For large-scale load testing that requires significant compute resources, you can deploy k6 tests on AWS infrastructure. Check out our comprehensive guide on E-commerce Load Testing with k6 and AWS ECS Fargate to learn how to set up scalable, distributed load testing infrastructure that can simulate thousands of concurrent users without the constraints of local hardware.
Interpreting Results
k6 provides comprehensive metrics to analyze your Medusa store's performance:
- Response Times: Monitor API response times for each checkout step
- Success Rates: Track the percentage of successful transactions
- Throughput: Measure requests per second your store can handle
- Error Analysis: Identify bottlenecks in specific checkout steps
Conclusion
Load testing your Medusa.js checkout flow with k6 is essential for ensuring reliable e-commerce operations. Through proper test implementation, monitoring, and continuous optimization, you can maintain high performance even during peak traffic periods.
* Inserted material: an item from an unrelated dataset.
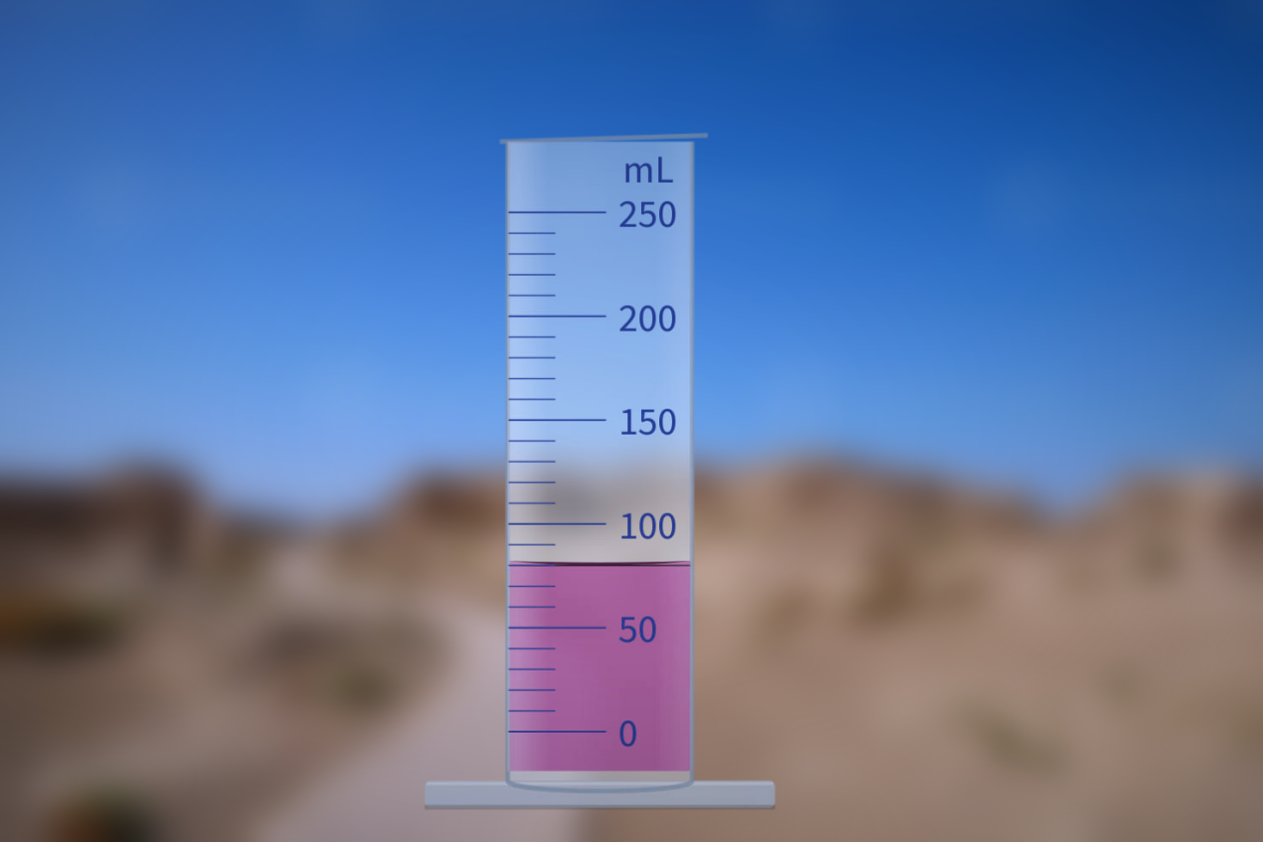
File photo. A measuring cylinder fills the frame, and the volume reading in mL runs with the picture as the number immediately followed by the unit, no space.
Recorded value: 80mL
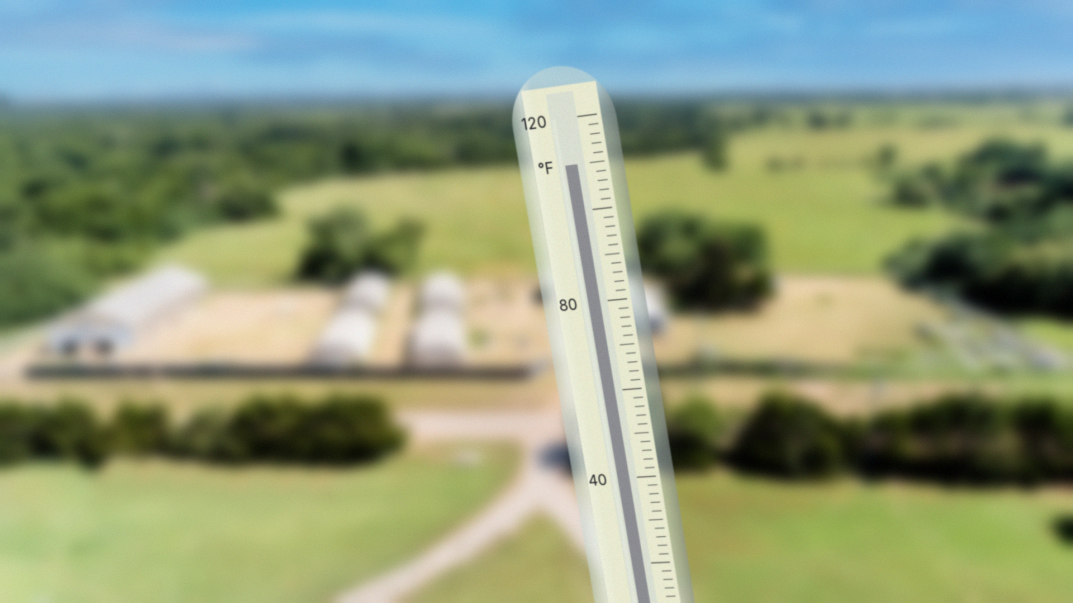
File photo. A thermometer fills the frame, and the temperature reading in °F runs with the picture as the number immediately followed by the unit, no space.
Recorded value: 110°F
Regular load testing helps identify bottlenecks early, validate performance improvements, and build confidence in your store's ability to handle customer demand.
FAQ: Medusa Checkout Load Testing with k6
1. Why is load testing the Medusa checkout flow important?
It protects revenue by ensuring critical transactional paths stay fast and stable under peak demand, exposing latency, contention (DB locks, inventory checks), and integration bottlenecks before real users feel them.
2. What k6 metrics matter most initially?
p95 & p99 latency per step, request failure rate (<1%), HTTP 5xx / key 4xx ratios, checks passed %, iteration duration distribution, throughput (RPS), and correlation with infra metrics (DB connections, CPU, cache hit rate).
3. How many virtual users should I start with?
Begin small (5–10 VUs) to validate flow, ramp to expected peak (based on historical concurrent checkouts), then test 1.5–2× peak for headroom using ramping-vus or ramping-arrival-rate patterns.
4. How do I handle product/inventory test data safely?
Seed multiple variants with ample stock, rotate IDs from an array, optionally fetch inventory before add, and avoid exhausting a single SKU to prevent artificial failures.
5. What defines a performance regression?
10–15% increase in p95 latency, drop in successful order completion rate, rising error/failure %, or reduced throughput at the same load versus last accepted baseline; encode these as k6 thresholds to fail CI automatically.